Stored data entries
· · · · ·

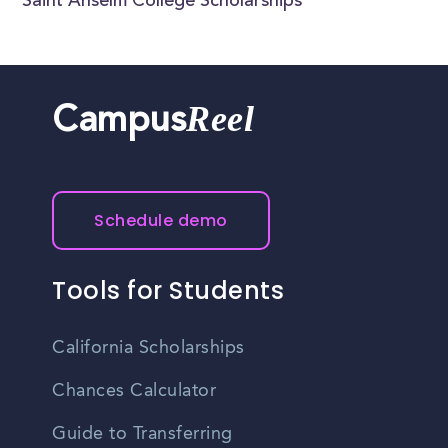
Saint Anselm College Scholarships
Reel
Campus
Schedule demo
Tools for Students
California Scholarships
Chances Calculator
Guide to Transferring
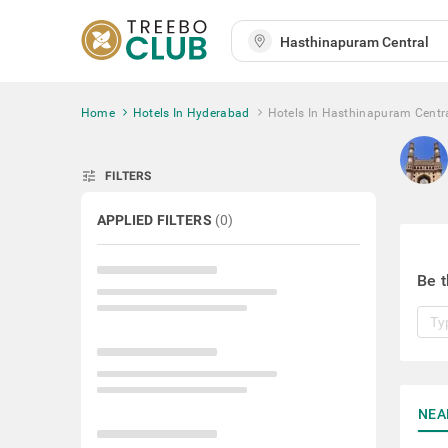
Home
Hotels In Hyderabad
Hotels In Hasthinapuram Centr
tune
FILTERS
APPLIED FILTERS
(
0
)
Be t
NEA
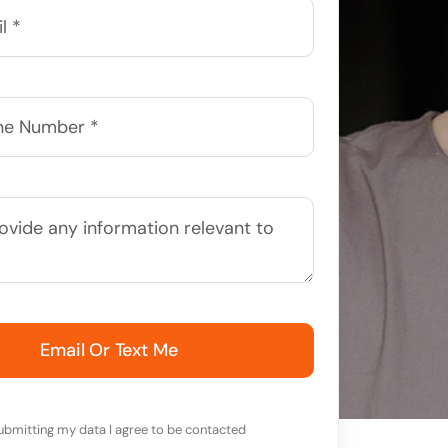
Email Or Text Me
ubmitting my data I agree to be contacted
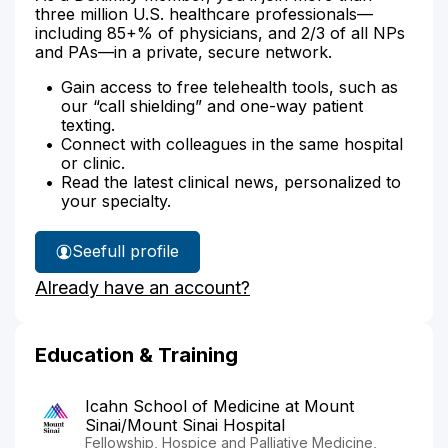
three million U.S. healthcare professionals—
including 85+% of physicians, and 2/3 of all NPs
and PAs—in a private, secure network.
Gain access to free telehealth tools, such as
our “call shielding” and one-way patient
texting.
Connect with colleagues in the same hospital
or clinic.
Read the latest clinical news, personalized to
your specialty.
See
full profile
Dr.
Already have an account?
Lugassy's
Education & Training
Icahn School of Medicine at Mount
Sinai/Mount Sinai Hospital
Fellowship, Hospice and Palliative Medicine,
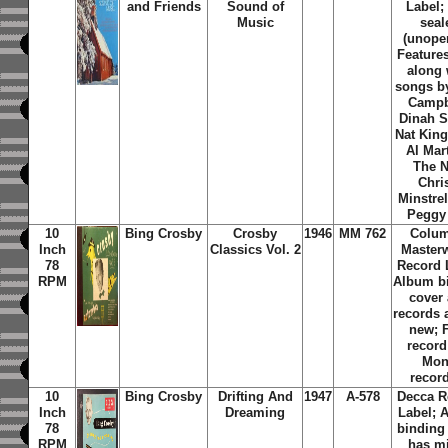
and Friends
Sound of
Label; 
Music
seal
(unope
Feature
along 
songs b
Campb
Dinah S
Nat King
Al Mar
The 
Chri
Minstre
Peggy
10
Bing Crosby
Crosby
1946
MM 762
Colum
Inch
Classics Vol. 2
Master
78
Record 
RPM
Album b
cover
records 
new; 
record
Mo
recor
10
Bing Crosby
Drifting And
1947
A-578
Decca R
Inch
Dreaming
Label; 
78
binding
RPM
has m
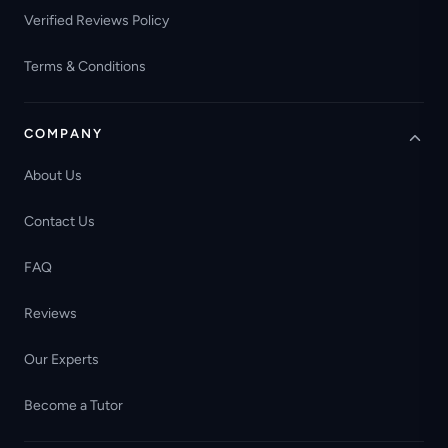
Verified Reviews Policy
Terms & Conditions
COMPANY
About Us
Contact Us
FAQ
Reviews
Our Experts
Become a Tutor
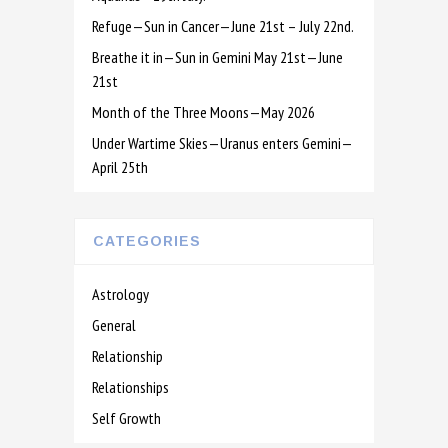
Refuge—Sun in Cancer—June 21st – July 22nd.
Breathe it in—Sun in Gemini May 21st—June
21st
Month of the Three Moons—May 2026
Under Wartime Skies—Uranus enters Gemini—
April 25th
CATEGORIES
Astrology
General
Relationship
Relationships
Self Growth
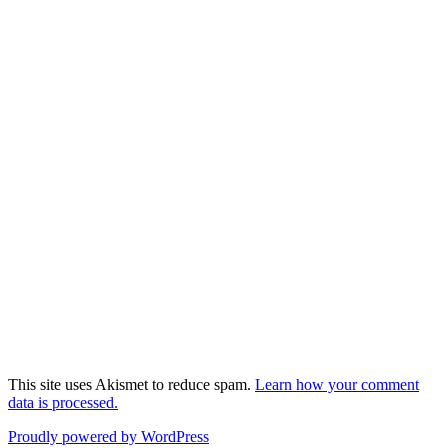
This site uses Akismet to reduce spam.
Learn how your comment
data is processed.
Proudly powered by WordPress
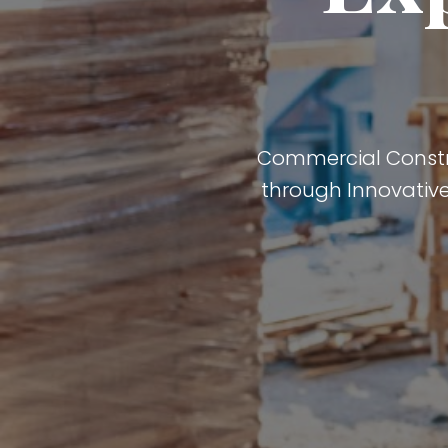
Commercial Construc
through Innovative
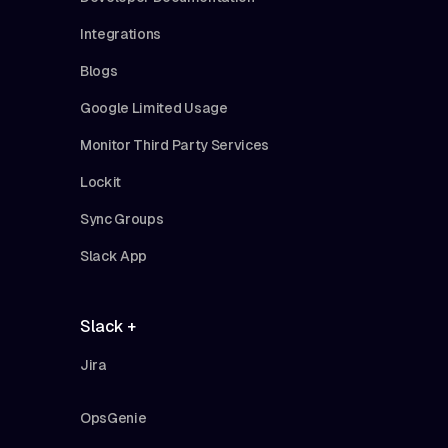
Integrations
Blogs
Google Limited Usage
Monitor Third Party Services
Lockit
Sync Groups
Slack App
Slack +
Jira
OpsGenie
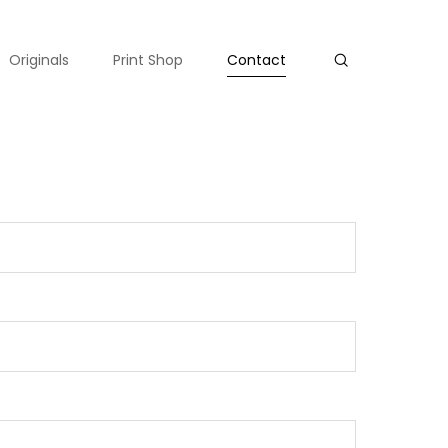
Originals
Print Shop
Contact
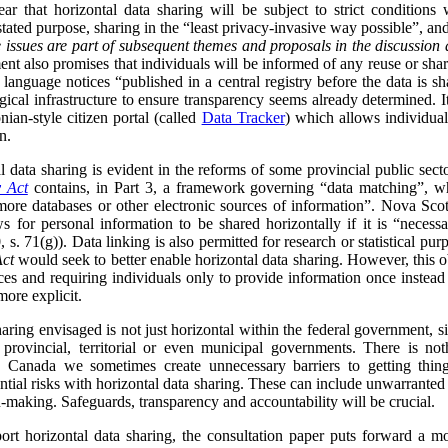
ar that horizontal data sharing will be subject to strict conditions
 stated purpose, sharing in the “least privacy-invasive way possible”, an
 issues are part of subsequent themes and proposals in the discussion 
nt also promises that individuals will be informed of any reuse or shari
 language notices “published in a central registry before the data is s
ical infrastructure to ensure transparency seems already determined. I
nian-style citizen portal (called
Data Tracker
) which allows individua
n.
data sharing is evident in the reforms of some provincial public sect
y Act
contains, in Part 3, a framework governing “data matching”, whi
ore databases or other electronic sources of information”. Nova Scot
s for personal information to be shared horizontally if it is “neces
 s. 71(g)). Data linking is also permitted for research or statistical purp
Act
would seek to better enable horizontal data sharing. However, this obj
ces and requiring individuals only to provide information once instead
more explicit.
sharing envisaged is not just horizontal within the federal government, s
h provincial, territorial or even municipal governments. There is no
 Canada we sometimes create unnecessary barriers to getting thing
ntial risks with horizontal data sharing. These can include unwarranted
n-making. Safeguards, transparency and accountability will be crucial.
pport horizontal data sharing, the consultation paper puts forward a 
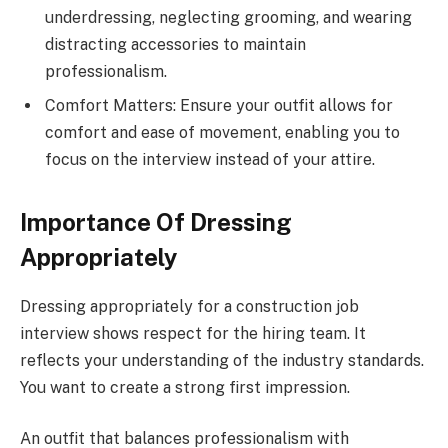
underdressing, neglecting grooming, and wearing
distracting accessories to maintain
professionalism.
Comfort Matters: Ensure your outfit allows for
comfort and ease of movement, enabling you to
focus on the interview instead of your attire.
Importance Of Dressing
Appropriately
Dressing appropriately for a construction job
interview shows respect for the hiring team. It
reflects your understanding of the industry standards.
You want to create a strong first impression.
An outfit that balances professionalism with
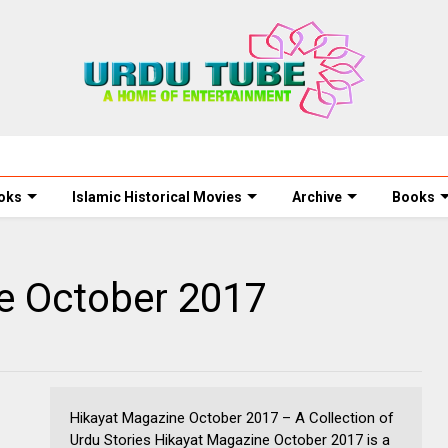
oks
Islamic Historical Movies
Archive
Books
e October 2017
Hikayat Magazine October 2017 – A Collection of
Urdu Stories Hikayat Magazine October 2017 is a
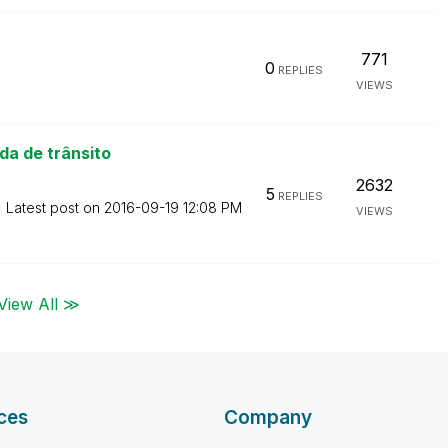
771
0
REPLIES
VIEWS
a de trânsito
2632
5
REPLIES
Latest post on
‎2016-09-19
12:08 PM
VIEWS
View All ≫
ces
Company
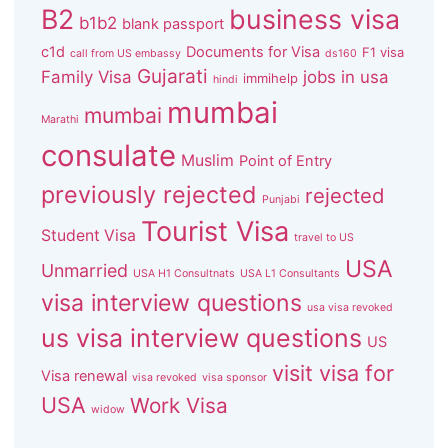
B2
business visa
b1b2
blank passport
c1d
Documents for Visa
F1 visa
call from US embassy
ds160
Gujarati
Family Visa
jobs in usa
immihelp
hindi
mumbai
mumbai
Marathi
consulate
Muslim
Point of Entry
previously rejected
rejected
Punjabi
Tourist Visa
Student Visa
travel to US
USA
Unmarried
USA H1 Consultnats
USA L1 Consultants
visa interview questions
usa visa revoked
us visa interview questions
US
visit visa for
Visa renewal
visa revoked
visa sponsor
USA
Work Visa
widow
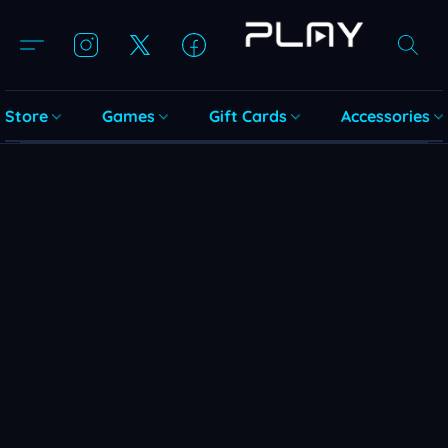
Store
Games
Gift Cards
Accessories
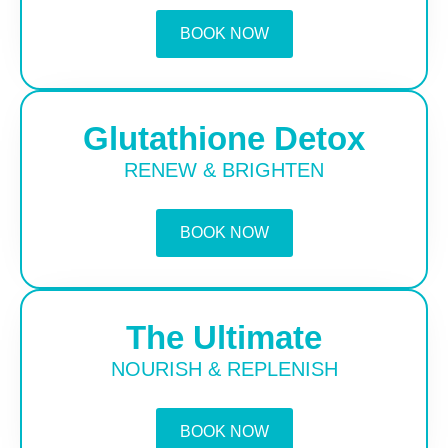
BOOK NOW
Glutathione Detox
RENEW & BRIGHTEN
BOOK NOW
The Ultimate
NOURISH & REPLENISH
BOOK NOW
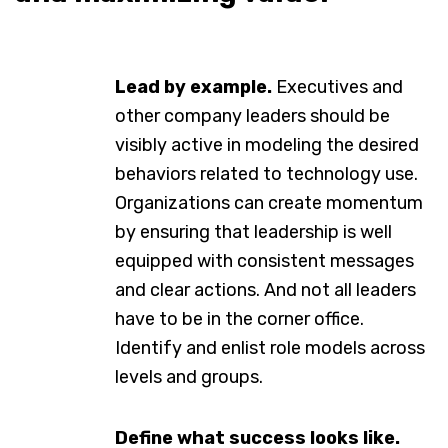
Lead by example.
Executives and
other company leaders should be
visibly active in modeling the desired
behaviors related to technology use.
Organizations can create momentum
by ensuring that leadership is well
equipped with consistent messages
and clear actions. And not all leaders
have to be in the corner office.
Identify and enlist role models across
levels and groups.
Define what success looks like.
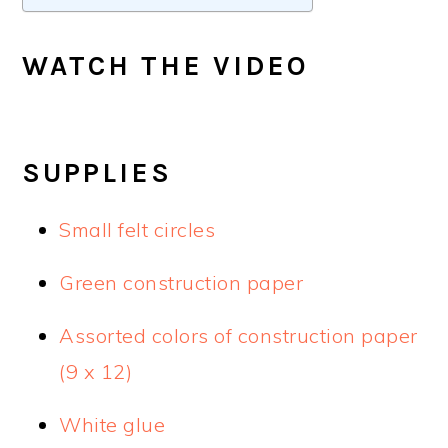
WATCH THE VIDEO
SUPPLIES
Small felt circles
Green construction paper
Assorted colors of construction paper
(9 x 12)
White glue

· · · · ·

▶ _What you should do_: Which lines of the data above contain the string "your"? Copy each of them.

▶ _Answer to this exercise_:
your specialty.
Learn how your comment
Comfort Matters: Ensure your outfit allows for
focus on the interview instead of your attire.
reflects your understanding of the industry standards.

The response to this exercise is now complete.